ENUNCIADO. Prosigue la reseña de La casa del placer, la novela sobre Gauguin, a partir de la última oración del fragmento.

FRAGMENTO DEL DOCUMENTO.
-------------------------

Zoé Valdes (La Habana, 1959) alcanzó el Fernando Lara de novela con Lobas de mar y el Azorín por La mujer que llora. Finalista del Planeta con Te di la vida entera, ahora ha conseguido con La casa del placer el Premio Jaén de novela, una obra portentosa, que no es biografía novelada ni novela biográfica del gran pintor francés: es recreación poética de la pulsión del artista, de su universo creativo desorbitado, de las contradicciones que lo acompañaron hasta el último de sus días. En un lenguaje arrollador, como la propia pasión de Gauguin, se desenvuelve la sexualidad desbordante del personaje, como motor inspirador de un hombre que lo sacrifica todo por el arte en libertad: un pintor profundo e insobornable, libre y entregado a su frenesí artístico a pesar de todo y a costa de todo.

El protagonista, acechado por el dolor y la agonía, se enfrenta a la muerte pleno de deseo y desenfreno, recordando los momentos más trascendentales de su vida, obsesionado por su individualidad, por su pintura, que es símbolo y prolongación de su propia pulsión sexual. «Mientras pincelaba los trazos escuchaba los gemidos de los colores. Podía oír los escalofríos y sentir los latidos de las pigmentaciones, palpar el calor de la carne húmeda en las turgencias del óleo» (pág. 105).

La autora sabe reflejar con un lenguaje sensual y poderoso las obsesiones de Gauguin. Su gran conocimiento del personaje le permite adentrarse en el color de la sensualidad y el deseo, le capacita para expresar la necesidad que tiene el artista de la búsqueda de la belleza y de la fama, de su avance decidido a costa de todo por saberse único y rupturista: «Sí, él había sido el primero y el único. Supo antes que nadie que existía la necesidad imperiosa de una ruptura, que un mundo moderno clamaba por nacer, por surgir del deseo imperioso y brutal» (pág. 65).

Recuerda su infancia en Lima, la importancia de la madre, la ausencia de la figura paterna, su primer amor. Y sigue evocando, desde el lecho de muerte, su ingreso en el ejército, sus viajes, su desbordante sexualidad, el placer de la aventura. Y también la figura de la esposa, una mujer que no le despertaba pasión pero que necesitaba como cónyuge y madre de sus hijos. «Desde el primer día que la conoció se aburrió junto a ella. Sucedió en un baile de disfraces, pero pese a la conversación que sostuvieron, exenta de cualquier encanto, y de los extensos silencios desprovistos de significado, Paul presintió que ella podía ser la esposa que necesitaba» (pág. 91). Su trabajo como banquero y luego pintor, de burgués que descubre su alma de anarquista, le hizo saber muy pronto que aquella mujer no cubriría su ímpetu sexual, «intuyó que en lo único en lo que la señorita Gad le haría sentirse seguro sería en su lealtad conyugal y en su alto sentido maternal de la responsabilidad» (pág. 93). Y al final la familia se erigirá en un penoso freno para su intrepidez artística «- Sí... Más hijos. Menos cuadros -masculló» (pág. 97).

-------------------------

MATERIAL PROPORCIONADO.

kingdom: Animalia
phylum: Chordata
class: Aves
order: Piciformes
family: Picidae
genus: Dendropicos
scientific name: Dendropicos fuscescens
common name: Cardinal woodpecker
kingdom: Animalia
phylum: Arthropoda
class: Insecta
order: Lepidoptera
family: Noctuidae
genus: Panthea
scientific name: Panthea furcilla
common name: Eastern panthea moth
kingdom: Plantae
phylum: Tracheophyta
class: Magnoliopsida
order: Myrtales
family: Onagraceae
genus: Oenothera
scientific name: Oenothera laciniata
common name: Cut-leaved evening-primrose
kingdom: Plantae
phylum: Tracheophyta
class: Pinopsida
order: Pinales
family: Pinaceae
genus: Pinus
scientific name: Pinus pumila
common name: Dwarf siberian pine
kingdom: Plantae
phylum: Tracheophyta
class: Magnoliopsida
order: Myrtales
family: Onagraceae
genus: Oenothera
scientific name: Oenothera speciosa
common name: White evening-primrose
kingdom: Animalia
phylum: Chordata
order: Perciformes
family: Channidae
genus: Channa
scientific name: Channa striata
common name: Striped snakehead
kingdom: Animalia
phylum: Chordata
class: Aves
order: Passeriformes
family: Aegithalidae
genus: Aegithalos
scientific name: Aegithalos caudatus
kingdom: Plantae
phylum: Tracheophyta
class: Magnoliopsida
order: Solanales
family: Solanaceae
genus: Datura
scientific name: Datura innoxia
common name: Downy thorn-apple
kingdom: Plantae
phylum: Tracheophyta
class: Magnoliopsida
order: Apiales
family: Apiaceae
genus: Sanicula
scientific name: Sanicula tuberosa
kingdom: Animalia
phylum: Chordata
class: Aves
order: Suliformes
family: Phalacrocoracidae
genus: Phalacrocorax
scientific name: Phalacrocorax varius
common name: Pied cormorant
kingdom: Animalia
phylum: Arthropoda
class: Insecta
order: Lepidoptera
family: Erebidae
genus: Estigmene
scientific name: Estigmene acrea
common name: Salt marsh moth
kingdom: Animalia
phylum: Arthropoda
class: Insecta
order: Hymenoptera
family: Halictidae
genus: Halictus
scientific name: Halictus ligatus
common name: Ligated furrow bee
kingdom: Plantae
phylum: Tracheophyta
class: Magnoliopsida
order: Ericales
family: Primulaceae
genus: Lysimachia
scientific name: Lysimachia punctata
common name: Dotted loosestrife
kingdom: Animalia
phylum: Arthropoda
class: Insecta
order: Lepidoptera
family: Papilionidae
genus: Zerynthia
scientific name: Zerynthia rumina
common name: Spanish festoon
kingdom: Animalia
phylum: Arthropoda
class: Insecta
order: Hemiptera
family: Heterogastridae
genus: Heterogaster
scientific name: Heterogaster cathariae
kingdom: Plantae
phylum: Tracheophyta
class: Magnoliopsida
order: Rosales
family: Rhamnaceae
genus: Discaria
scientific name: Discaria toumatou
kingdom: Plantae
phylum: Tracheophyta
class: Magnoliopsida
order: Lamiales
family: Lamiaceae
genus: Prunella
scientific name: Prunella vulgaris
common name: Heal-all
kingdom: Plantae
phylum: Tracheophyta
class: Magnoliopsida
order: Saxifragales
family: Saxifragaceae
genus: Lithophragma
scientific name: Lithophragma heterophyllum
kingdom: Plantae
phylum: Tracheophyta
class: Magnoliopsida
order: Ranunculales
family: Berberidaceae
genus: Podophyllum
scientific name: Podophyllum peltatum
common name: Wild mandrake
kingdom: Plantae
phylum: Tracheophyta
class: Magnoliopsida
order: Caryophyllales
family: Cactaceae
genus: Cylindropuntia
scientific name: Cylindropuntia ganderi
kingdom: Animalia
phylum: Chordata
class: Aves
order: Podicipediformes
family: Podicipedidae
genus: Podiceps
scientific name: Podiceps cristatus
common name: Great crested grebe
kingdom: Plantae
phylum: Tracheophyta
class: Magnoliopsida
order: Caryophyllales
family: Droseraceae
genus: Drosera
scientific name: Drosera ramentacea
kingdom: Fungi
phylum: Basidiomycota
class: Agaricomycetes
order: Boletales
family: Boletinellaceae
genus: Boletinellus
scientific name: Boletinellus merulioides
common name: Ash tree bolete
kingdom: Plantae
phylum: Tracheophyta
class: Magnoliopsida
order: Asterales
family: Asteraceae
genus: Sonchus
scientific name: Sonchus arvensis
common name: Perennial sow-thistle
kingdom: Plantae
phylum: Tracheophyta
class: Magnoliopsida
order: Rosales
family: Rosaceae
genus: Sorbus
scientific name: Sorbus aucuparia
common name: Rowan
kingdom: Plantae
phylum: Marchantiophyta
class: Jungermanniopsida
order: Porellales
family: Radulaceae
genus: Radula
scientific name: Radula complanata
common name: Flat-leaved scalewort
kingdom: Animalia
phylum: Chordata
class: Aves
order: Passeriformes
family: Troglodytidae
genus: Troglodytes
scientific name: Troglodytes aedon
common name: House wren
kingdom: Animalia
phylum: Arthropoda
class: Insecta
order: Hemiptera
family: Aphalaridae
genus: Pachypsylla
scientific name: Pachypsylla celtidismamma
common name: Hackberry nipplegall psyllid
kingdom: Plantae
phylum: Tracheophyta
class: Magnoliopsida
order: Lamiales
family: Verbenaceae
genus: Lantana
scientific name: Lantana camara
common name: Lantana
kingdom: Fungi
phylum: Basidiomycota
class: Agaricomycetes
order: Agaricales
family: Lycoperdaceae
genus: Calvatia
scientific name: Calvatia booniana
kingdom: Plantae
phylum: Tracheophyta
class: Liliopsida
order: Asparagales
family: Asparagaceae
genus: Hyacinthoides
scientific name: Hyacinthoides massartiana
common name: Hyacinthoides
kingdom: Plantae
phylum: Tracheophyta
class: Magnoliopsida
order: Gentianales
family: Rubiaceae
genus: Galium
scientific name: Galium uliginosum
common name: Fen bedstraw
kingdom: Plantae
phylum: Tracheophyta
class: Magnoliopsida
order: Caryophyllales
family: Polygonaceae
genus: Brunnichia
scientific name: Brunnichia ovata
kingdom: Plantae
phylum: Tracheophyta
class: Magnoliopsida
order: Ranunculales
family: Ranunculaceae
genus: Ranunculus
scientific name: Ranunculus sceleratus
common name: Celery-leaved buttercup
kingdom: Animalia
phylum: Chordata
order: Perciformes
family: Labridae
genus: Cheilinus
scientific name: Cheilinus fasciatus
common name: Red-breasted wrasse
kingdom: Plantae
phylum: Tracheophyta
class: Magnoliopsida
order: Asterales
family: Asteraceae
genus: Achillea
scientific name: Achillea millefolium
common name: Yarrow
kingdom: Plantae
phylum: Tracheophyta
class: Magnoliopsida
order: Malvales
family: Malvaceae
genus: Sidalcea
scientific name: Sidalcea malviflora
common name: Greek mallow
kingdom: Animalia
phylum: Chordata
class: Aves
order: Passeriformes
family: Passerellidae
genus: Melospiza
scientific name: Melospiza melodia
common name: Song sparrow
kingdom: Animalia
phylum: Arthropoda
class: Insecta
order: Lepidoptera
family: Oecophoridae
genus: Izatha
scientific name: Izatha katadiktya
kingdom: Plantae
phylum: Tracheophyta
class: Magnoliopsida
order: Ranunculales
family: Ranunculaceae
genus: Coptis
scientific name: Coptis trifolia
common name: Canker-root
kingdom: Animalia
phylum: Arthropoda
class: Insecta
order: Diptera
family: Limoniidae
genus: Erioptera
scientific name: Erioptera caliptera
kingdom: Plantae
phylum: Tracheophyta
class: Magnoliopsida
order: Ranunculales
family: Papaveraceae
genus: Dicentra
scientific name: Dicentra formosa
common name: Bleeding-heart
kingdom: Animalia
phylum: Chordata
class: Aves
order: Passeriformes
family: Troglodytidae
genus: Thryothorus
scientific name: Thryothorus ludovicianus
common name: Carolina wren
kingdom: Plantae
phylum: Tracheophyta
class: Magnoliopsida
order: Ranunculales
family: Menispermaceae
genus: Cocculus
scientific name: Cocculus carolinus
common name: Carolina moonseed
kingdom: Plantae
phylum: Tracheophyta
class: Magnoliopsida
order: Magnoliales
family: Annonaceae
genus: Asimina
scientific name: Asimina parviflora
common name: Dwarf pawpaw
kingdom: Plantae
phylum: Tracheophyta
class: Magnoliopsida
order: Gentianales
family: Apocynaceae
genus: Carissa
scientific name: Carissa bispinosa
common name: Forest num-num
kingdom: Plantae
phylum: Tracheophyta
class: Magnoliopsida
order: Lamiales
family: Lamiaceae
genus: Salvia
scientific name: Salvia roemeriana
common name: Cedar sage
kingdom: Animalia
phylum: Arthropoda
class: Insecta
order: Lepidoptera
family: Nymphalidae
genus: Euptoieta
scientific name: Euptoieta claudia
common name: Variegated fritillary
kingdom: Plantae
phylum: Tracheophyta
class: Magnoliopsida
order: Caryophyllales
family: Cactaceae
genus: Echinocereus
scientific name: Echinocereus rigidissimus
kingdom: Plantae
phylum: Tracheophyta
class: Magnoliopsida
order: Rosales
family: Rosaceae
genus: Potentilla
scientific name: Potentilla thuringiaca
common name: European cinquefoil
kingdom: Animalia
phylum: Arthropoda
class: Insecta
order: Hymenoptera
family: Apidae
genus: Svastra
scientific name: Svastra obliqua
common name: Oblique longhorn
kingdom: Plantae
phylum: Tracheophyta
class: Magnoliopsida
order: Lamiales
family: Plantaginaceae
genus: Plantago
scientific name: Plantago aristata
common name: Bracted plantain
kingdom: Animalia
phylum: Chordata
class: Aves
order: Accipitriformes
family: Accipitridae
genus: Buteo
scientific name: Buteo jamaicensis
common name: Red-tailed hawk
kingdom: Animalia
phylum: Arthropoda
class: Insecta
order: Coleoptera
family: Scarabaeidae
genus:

-------------------------

RESPUESTA.
Leeremos también en estas páginas su relación con los grandes pintores de su tiempo, en especial con Van Gogh, con quien vive momentos de genialidad y locura. «Gauguin no se repuso jamás de la pérdida de sus dos grandes amigos» (pág. 191). El suicidio de Van Gogh y la muerte de su hermano Théo lo hundirán por completo: se marchará lejos, a la Polinesia francesa, un lugar remoto donde morir, exiliado de París y de todo el mundo egoísta y vanidoso del arte, envidioso y altivo, que lo oprime.

Acertada descripción de un pintor invadido por la omnipotencia de los deseos, del ansia de pintar con sus verdes la verdad de la tierra, de la necesidad de plasmar el dolor y el placer de sus últimos recuerdos, vibrantes siempre en frenesí.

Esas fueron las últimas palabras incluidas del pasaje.